Here, we take our 20 samples and compute a confidence interval for each sample. The results are stored in a dictionary, using the sample number as the key.

ci_dict = {}
for j in range(mydf.shape[1]):
    results = student_t_confidence(mydf.iloc[:,j], 0.9)
    ci_dict.update({j:results})

We analyze the results of our computations and count the number of intervals that actually contain the true population mean, 5. Our goal in computing these intervals is to estimate the true population mean.

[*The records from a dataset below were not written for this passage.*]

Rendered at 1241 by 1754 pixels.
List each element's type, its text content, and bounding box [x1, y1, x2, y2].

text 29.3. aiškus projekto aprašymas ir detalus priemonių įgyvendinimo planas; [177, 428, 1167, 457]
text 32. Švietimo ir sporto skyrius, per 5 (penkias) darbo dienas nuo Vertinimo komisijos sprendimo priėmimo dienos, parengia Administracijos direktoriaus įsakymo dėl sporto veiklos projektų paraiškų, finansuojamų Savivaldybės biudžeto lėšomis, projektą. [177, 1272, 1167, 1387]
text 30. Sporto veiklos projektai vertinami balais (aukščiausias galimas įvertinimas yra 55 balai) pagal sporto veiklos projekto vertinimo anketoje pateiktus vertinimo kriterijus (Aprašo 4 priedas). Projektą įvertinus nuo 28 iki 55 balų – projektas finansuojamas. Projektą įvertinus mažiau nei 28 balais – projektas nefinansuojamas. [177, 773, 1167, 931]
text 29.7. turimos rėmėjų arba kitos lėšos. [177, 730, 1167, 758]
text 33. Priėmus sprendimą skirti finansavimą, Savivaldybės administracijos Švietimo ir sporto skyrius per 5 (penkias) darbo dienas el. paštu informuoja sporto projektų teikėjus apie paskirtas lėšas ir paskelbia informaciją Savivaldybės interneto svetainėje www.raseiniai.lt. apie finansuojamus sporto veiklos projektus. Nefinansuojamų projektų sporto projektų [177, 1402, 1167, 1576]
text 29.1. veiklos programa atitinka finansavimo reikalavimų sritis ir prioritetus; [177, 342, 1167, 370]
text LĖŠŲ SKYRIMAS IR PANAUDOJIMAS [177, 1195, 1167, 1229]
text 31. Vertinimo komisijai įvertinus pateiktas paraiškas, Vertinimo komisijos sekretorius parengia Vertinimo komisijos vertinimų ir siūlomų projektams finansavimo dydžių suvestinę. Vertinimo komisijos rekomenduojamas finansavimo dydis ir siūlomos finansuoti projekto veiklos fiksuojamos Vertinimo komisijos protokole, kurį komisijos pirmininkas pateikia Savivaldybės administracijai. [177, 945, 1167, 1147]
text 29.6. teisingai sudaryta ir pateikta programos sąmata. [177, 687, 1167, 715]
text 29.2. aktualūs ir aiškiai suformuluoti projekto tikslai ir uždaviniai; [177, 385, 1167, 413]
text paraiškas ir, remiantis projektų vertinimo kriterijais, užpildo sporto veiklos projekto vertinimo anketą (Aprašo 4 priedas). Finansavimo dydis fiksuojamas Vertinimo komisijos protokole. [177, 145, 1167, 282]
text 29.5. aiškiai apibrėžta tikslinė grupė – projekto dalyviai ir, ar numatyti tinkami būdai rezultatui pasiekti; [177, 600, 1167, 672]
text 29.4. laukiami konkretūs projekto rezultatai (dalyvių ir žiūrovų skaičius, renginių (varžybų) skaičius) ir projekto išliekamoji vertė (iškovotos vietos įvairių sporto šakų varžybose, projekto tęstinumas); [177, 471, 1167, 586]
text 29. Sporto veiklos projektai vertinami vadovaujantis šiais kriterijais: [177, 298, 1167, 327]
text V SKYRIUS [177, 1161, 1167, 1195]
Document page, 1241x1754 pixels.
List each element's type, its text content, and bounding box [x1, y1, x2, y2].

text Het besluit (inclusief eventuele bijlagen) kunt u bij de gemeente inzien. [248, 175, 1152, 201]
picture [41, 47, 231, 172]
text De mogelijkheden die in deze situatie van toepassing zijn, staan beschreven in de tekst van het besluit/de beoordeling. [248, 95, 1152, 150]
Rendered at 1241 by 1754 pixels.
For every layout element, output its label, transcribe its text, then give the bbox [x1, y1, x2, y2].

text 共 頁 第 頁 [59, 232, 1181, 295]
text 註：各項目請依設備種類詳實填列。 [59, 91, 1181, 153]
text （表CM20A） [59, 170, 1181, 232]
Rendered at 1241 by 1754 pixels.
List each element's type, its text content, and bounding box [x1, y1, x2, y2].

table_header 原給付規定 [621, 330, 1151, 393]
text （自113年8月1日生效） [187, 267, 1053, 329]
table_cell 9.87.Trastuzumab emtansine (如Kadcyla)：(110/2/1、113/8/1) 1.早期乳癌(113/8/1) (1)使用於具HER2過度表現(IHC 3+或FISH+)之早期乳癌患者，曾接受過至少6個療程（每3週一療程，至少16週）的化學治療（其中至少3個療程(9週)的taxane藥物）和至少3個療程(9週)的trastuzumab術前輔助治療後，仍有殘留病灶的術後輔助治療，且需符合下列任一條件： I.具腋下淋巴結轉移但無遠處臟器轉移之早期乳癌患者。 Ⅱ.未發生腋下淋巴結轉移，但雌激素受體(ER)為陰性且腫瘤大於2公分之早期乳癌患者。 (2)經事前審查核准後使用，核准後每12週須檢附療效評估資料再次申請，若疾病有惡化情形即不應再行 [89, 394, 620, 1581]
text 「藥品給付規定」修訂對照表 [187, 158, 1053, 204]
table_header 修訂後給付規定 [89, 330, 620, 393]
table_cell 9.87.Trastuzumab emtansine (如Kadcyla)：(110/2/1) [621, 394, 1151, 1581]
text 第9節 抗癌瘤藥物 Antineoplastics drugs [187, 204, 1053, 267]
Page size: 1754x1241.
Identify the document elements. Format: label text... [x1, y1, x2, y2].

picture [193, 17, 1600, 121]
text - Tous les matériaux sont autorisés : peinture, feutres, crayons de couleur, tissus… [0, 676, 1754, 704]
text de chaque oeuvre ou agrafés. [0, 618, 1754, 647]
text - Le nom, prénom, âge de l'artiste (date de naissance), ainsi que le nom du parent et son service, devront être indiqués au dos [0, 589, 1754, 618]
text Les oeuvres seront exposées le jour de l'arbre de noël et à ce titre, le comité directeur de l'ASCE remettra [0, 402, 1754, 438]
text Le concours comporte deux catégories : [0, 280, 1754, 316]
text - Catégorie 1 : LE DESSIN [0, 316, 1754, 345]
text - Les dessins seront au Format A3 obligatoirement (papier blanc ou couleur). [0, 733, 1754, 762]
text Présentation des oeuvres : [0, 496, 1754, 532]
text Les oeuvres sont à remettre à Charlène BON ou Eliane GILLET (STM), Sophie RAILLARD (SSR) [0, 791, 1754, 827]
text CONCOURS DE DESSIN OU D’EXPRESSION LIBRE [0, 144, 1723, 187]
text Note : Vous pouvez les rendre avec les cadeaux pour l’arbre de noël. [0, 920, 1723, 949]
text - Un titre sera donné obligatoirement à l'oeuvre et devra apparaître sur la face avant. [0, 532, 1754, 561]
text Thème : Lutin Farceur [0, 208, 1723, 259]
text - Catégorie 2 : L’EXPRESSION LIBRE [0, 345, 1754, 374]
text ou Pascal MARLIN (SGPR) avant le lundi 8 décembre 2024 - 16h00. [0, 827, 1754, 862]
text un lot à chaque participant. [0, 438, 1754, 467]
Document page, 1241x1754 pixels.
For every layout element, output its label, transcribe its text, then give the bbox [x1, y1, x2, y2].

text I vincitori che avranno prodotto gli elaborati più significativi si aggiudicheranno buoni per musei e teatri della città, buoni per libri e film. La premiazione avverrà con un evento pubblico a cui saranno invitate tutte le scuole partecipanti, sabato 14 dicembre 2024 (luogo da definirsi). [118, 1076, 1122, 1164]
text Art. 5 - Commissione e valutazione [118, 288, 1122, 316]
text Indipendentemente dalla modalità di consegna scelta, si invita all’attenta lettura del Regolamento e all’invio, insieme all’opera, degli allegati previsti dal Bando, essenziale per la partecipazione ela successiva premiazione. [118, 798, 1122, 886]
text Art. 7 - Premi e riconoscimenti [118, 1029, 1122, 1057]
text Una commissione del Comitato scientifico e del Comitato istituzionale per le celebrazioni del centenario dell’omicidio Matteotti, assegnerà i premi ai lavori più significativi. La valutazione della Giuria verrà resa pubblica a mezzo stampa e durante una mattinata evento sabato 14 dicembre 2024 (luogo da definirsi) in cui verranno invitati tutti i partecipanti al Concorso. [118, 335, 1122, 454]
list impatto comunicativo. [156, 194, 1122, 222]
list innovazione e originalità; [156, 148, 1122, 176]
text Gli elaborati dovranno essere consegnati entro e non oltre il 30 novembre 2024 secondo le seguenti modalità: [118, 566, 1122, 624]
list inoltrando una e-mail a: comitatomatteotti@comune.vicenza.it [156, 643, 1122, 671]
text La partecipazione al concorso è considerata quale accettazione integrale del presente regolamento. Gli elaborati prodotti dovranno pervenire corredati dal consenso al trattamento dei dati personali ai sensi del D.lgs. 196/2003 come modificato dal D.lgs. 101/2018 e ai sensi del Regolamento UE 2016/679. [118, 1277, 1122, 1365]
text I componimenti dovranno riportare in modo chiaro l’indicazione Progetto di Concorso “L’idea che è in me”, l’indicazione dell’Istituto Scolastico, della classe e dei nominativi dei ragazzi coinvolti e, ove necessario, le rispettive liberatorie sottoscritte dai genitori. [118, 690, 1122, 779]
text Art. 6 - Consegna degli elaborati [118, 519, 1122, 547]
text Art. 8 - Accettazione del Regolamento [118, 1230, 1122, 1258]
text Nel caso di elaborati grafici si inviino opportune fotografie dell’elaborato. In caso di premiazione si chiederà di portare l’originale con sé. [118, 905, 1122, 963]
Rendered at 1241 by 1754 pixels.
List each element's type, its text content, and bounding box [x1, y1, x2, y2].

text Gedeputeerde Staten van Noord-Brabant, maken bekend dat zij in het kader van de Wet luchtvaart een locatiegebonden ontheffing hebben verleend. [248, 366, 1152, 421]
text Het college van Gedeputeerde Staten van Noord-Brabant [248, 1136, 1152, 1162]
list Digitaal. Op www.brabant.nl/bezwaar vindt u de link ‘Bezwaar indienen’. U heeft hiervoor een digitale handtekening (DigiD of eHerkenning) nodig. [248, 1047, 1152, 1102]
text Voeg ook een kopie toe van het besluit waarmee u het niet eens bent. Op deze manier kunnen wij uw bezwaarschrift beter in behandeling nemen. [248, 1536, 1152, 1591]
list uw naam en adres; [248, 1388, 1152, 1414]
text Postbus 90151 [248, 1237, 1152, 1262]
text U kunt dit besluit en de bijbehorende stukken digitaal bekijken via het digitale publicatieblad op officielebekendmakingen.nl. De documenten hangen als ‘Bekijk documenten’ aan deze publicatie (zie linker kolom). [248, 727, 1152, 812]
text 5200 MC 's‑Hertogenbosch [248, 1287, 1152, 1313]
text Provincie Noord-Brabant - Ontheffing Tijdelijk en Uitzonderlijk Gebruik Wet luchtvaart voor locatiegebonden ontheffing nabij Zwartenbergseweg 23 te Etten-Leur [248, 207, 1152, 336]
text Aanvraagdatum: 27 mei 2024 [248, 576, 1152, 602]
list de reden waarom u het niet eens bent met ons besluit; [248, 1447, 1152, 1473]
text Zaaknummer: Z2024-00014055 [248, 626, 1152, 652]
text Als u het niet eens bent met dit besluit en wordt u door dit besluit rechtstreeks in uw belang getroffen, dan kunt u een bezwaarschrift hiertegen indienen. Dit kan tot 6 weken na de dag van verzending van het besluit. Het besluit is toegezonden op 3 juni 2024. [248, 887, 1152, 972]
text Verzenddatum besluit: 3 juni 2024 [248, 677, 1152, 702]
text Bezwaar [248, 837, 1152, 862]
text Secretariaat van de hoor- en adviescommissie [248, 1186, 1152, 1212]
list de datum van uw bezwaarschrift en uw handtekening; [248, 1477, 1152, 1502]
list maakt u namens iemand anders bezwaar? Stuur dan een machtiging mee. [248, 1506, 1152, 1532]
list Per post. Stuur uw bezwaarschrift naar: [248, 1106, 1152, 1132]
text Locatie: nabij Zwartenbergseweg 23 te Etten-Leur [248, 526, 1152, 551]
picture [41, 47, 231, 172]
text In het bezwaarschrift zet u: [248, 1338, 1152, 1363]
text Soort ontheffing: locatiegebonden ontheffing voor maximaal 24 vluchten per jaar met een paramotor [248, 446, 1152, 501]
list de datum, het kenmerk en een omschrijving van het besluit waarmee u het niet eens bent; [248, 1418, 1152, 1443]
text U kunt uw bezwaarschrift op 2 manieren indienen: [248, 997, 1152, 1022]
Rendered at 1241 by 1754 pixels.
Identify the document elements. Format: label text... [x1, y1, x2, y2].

def count_the_good_ones(local_dict, truemean):
    count = 0 
    for i in range(len(local_dict)):
        therange = local_dict.get(i)
        if therange[0] < truemean and therange[1]> truemean:
            count +=1 
    return count 

thenum = count_the_good_ones(ci_dict, 5)    
print(thenum)
17

And, only 17 intervals actually contain the true population mean.

So what just happened? Let's take a look at a visualization.

plt.plot([5 for i in range(20)], color= 'k')
themins = [ci_dict.get(i)[0] for i in range(20)]
plt.plot(themins, 'bs')
themaxes = [ci_dict.get(i)[1] for i in range(20)]
plt.plot(themaxes, 'rs')
themeans = [(themins[i] + themaxes[i])/2 for i in range(20)]
plt.plot(themeans, 'D')
for i in range(20):
    plt.vlines(x=i, ymin=themins[i], ymax=themaxes[i])

png

The three intervals that do not contain the true population mean have sample means that are relatively far from the true sample mean. The sample means were in the tails of the sampling distribution, meaning that in those cases, we were unlucky and obtained a sample that did not represent the actual population that the sample was drawn from.

This occurrs even if we collect all our data correctly.

With a 90% confidence interval, if you repeatedly collected samples of the same size and constructed confidence intervals, only 90% of the intervals contain the true population mean.

In my simulation, we know the true population mean is five, so we can correctly pick out the bad confidence intervals.

In reality, we have no way of knowing if our confidence interval is a good confidence interval or a bad confidence interval.